DSG strikes deal to end bankruptcy as Amazon invests

Amazon Prime Video is set to become the main partner through which customers can buy access to local DSG channels.

Euan Cunningham January 18 2024

The beleaguered Diamond Sports Group (DSG) has claimed to have entered into a deal with a group of creditors, through which it will come out of 10-month-long bankruptcy proceedings.

DSG, a unit of Sinclair Broadcast Group which owns a range of regional sports networks (RSNs) in the US, has said it will also receive funding from Amazon, as part of a wider content streaming deal between the two organizations.

Amazon Prime Video is set to become the main partner through which customers can buy access to local DSG channels, while Amazon will also make a minority investment (15%) in the RSN provider.

This will allow Prime Video customers to access live US top-tier sports including games from Major League Baseball, (MLB) the National Basketball Association (NBA), and the National Hockey League (NHL). The streaming service already carries some games played by the New York Yankees (MLB) and Brooklyn Nets (NBA) produced by the YES Network.

Pricing and availability are expected to be announced at a later date, while live content will also remain viewable via cable and satellite providers as well.

DSG was forced to file for bankruptcy in March 2023. This deal enables it to emerge from that position and prevents a complete collapse of the RSNs which cover a vast range of popular US sports franchises.

Under the Bally Sports brand, DSG owns 18 RSNs, which combined hold the rights to 37 professional US teams (11 MLB, 15 NBA, and 11 NHL).

The Bally brand will continue through 2024 but will then be replaced with a new name in 2025, according to reports.

DSG has said the deal with the various creditors will provide it with around $450 million, some of which will help to pay off various debts, with the rest to finance a reorganization plan.

Amazon is reportedly putting in $115 million of that total, and could potentially invest another $50 million, the Athletic has said.

Amazon was first reported as being interested in investing in DSG last month.

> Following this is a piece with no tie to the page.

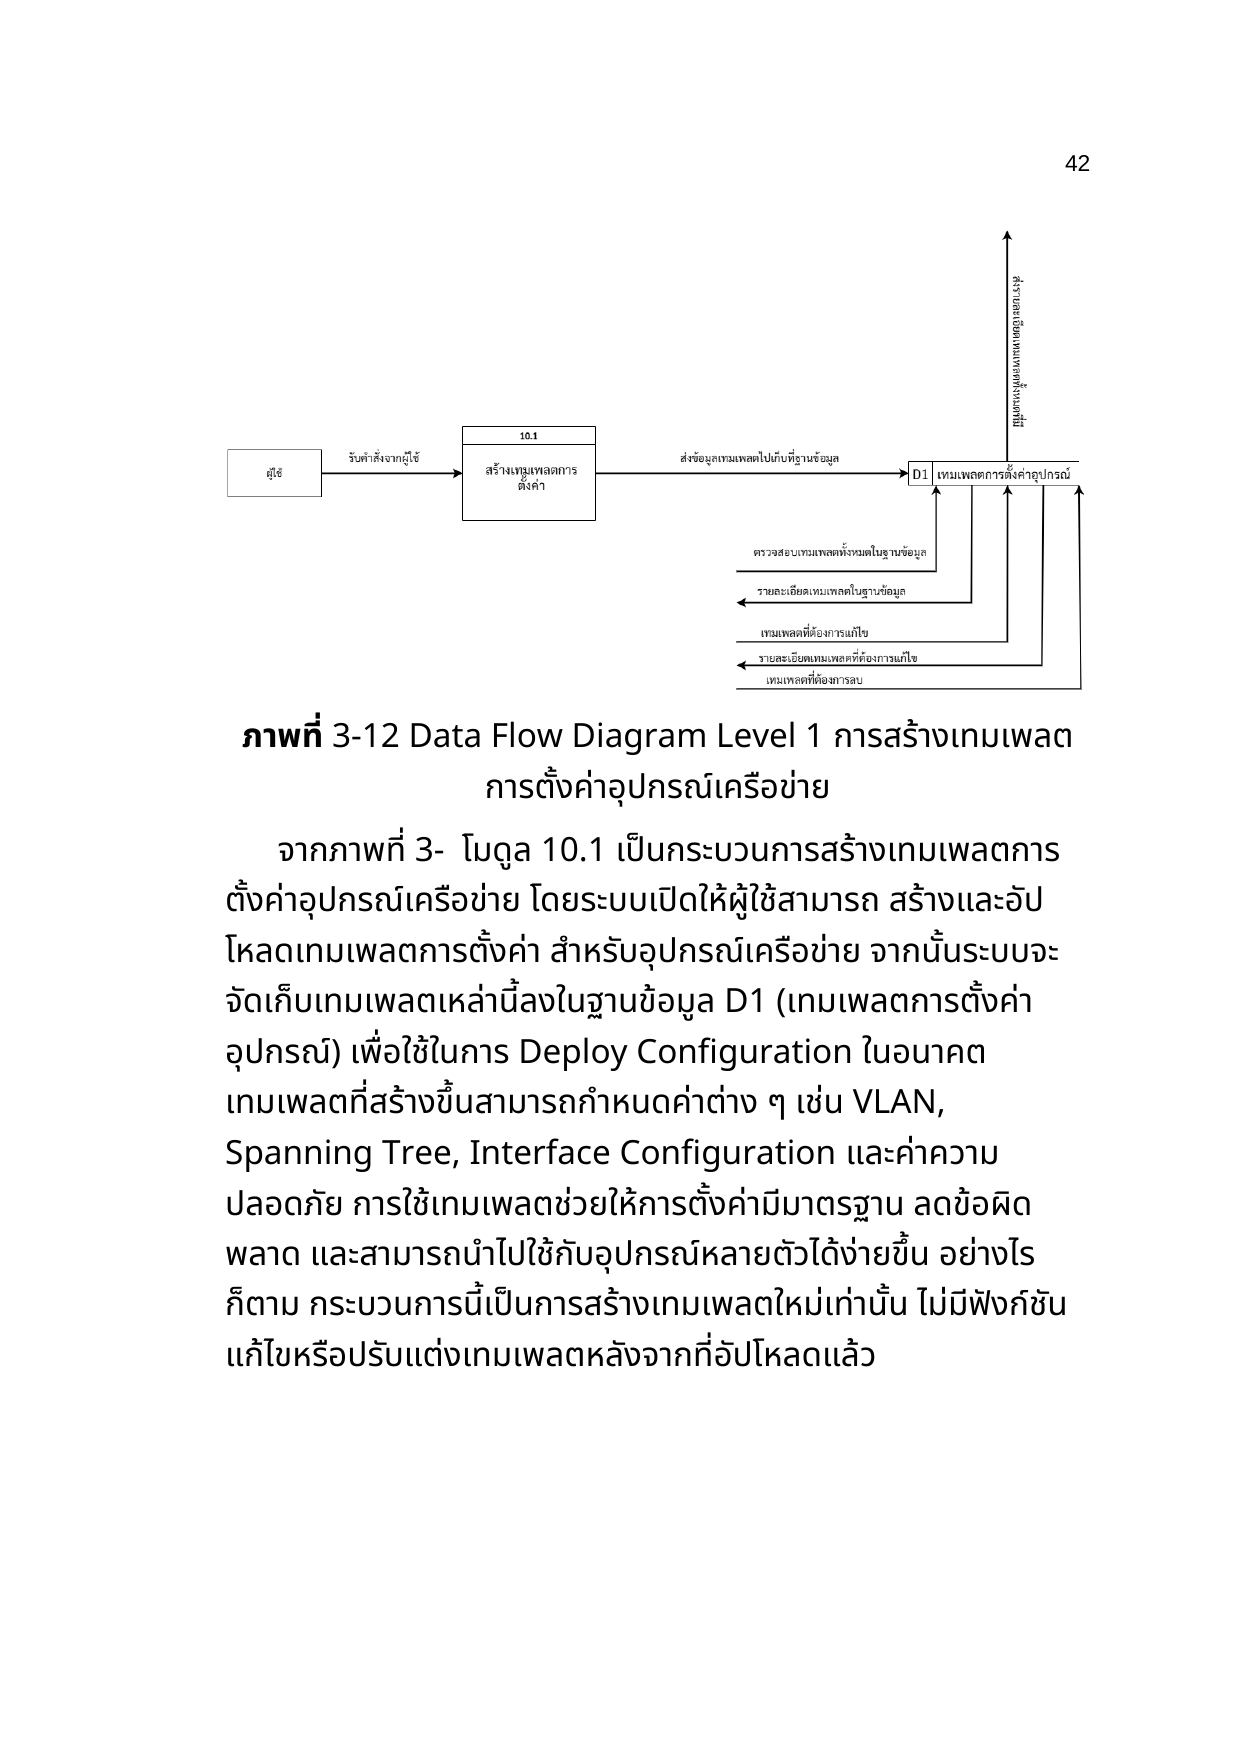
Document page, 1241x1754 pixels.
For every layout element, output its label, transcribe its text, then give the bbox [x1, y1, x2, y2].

In a separate deal, meanwhile, DSG claims to have reached an agreement with Sinclair over settling an upcoming legal case in which DSG was set to state that Sinclair had unlawfully withdrawn as much as $1.5 billion from the claimant.

Through the settlement, Sinclair will pay DSG around $495 million, as well as provide a range of management and transition services to its subsidiary to support the aforementioned reorganization.

DSG has been in bankruptcy proceedings in Texas since it filed for protection last March, and the deal with Amazon remains subject to approval by the bankruptcy court.

The RSN provider has now, off the back of the deal announcement, said it expects to see its direct-to-consumer revenue grow from $49 million in 2023 to $658 million in 2026.

Sinclair originally bought the separate RSNs from Disney in 2019 (Disney was required to sell these for its deal with 21st Century Fox to go through), and an agreement last year then saw DSG (in charge of the RSNs) become a separate company.

In a statement, DSG’s chief executive David Preschlack has said: “We are thrilled to have reached a comprehensive restructuring agreement that provides a detailed framework for a reorganization plan and substantial new financing that will enable Diamond to operate and thrive beyond 2024.

“We are grateful for the support from Amazon and a group of our largest creditors who clearly believe in the value-creating potential of this business.”

DSG has recently struck agreements with both the NHL and NBA to keep local coverage rights through the end of the ongoing 2023-24 season and remains in discussions with MLB around agreements for that league’s 2024 campaign.

Before these tie-ups were announced, DSG had previously faced a deadline in March to come up with a workable restructuring plan.

Last season, owing to the bankruptcy proceedings, MLB had to step in and take over the distribution and production of games played by the San Diego Padres and the Arizona Diamondbacks, after DSG failed to reach new agreements with those franchises.

An attorney for DSG has claimed that it will broadcast all games featuring nine MLB sides during the entirety of the upcoming 2024 campaign.

However, discussions are still ongoing with three teams - reported to be the Cleveland Guardians, Texas Rangers, and Minnesota Twins.

Judge Christopher Lopez, speaking at a virtual court hearing to provide the various relevant parties with details on the agreement, said: “The fact that the company is moving in a direction that it sees this path forward I think certainly is a positive update. But, it’s got to satisfy the code and the evidentiary standards.”